The IFFS Tryon Road Teaching Farm is a place to grow your knowledge about where your food comes from. Volunteers can dig in the dirt on a working farm, complete with chickens, goats, and bees. Spread over 6 acres on Tryon Rd, and an adjacent three acres on Dover Farm Rd., this diversified production farm is home to educational experiences, entrepreneurs, and micro-enterprises.
What does this have to do with hunger relief?
Plenty! We believe that the knowledge of how to grow food is an important step toward developing a locally-owned food system that builds self-sufficiency and community power. The more we understand about growing and preparing food, the healthier we are. Growing food, especially in urban areas and on small tracts of land, is a viable way for people to feed themselves. Just ask your grandmother!
As NC Senator Vernon Malone once told us about his experience growing up, “We were poor, but we never knew it, because everybody had gardens and everybody ‘put up’ food and shared.”

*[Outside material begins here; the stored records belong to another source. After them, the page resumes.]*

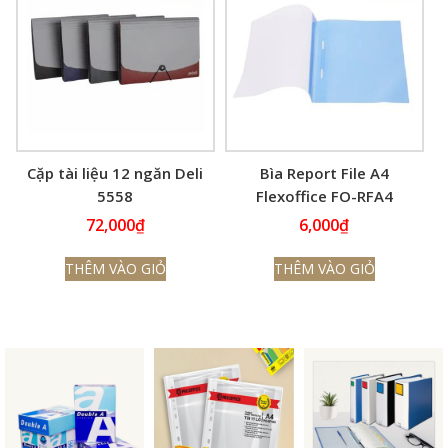
Cặp tài liệu 12 ngăn Deli
Bìa Report File A4
5558
Flexoffice FO-RFA4
72,000
₫
6,000
₫
THÊM VÀO GIỎ
THÊM VÀO GIỎ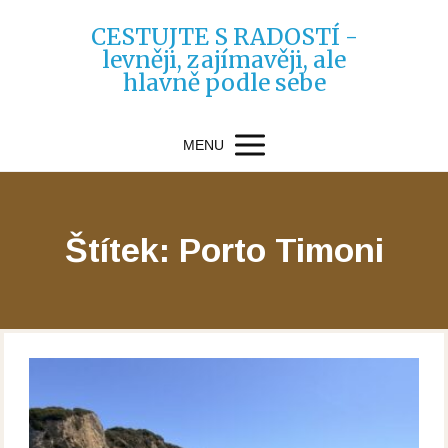
CESTUJTE S RADOSTÍ -
levněji, zajímavěji, ale
hlavně podle sebe
MENU
Štítek: Porto Timoni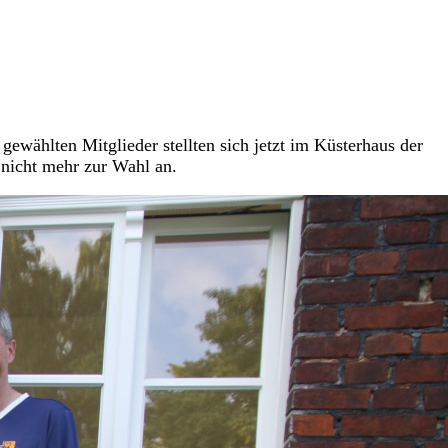
ewählten Mitglieder stellten sich jetzt im Küsterhaus der
n nicht mehr zur Wahl an.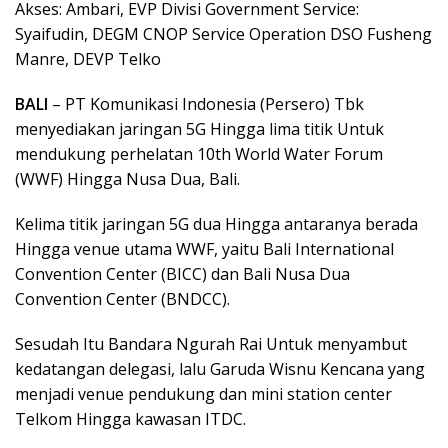
Akses: Ambari, EVP Divisi Government Service:
Syaifudin, DEGM CNOP Service Operation DSO Fusheng
Manre, DEVP Telko
BALI
– PT Komunikasi Indonesia (Persero) Tbk
menyediakan jaringan 5G Hingga lima titik Untuk
mendukung perhelatan 10th World Water Forum
(WWF) Hingga Nusa Dua, Bali.
Kelima titik jaringan 5G dua Hingga antaranya berada
Hingga venue utama WWF, yaitu Bali International
Convention Center (BICC) dan Bali Nusa Dua
Convention Center (BNDCC).
Sesudah Itu Bandara Ngurah Rai Untuk menyambut
kedatangan delegasi, lalu Garuda Wisnu Kencana yang
menjadi venue pendukung dan mini station center
Telkom Hingga kawasan ITDC.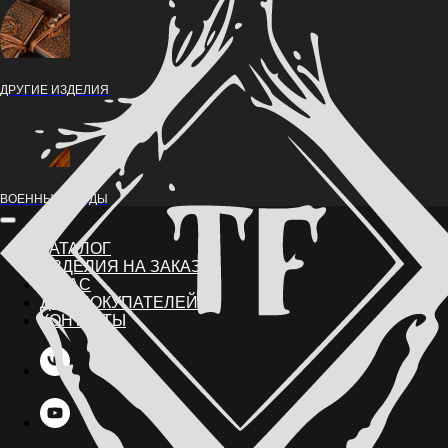
ДРУГИЕ ИЗДЕЛИЯ
ВОЕННЫЕ НАРДЫ
КАТАЛОГ
ИЗДЕЛИЯ НА ЗАКАЗ
О НАС
ДЛЯ ПОКУПАТЕЛЕЙ
КОНТАКТЫ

The goal of the Tryon Road Teaching Farm is to demonstrate an economically and environmentally sustainable business model rooted in agriculture. Our produce is organically-grown and our chickens are happily free ranging. We sell both produce and eggs directly from the growing sites, at area farmers markets, and to local restaurants. Even our not-for-profit Catering with a Cause uses these fresh local ingredients in season. The Teaching Farm also provides chemical-free, freshly harvested food for the Food Shuttle’s Mobile Markets where families come to have access to fresh produce and that includes our awesome produce.
Incubator Farmer Program
Many people, older and young, are interested in becoming a “small market farmers” which will help grow the local food movement in our community. But, it takes lot of money to begin farming, so this 3 year program provides land, tools and teaching for beginning farmers to learn to grow food. These “Agricultural Entrepreneurs” use our land, our tools and we give them instruction and experience to help them be a successful small market farmer. The program has been very successful because most people do not know how hard farming is, and the first few 95 degree days hit and the constant battle with weeds overwhelms and……their OUT! Ha! We have had several leave the program after a year because they had no idea how hard it was to farm. This a success because they were able to determine that “farming is not for me” without the large investment that starting a farm requires. We have five Incubator Farmers that are doing a wonderful job. The Farm Stand is a teaching tool for these Incubator Farmers. It gives them a place to sell their food and to learn how to properly harvest and prepare their produce for market. We even have Incubator Farmers learning how to be beekeepers from our volunteer beekeeper Patrick Hartzell!
Purchase fresh produce from Tryon Road Farm Stand
You can purchase produce grown chemical-free (and eggs from our pasture-raised hens!) at IFFS’s Tryon Road Farm Stand. Proceeds support IFFS hunger relief programs. Local restaurants also buy produce from the Teaching Farm – and have learned that the quality of locally grown food far exceeds produce that is shipped in.
The Farm Stand accepts cash, check, credit or debit card, and SNAP and is open Saturdays from 8am to 5pm.
The Farm Stand will be back in the spring! Thank you to everyone who supported the Teaching Farm and the
Incubator Farmers. See you at next harvest!
Want to be get weekly emails with what’s for sale? E-mail Janny@FoodShuttle.org to get on the farm stand list.
Refugee Family Farming Program
We provide land for refugee families from Burma, the Karen Community to grow food. We have 12 families (some have been in Burmese refugee camps for 9 years) that are farming on our land and growing Asian food for their families and to share with their community. This is the second year of this program and it has been very successful with more and more families wanting to have a plot to grow food. These lovely people come from agricultural villages and being able to work the land again has made them more comfortable in our strange country. They are amazing farmers.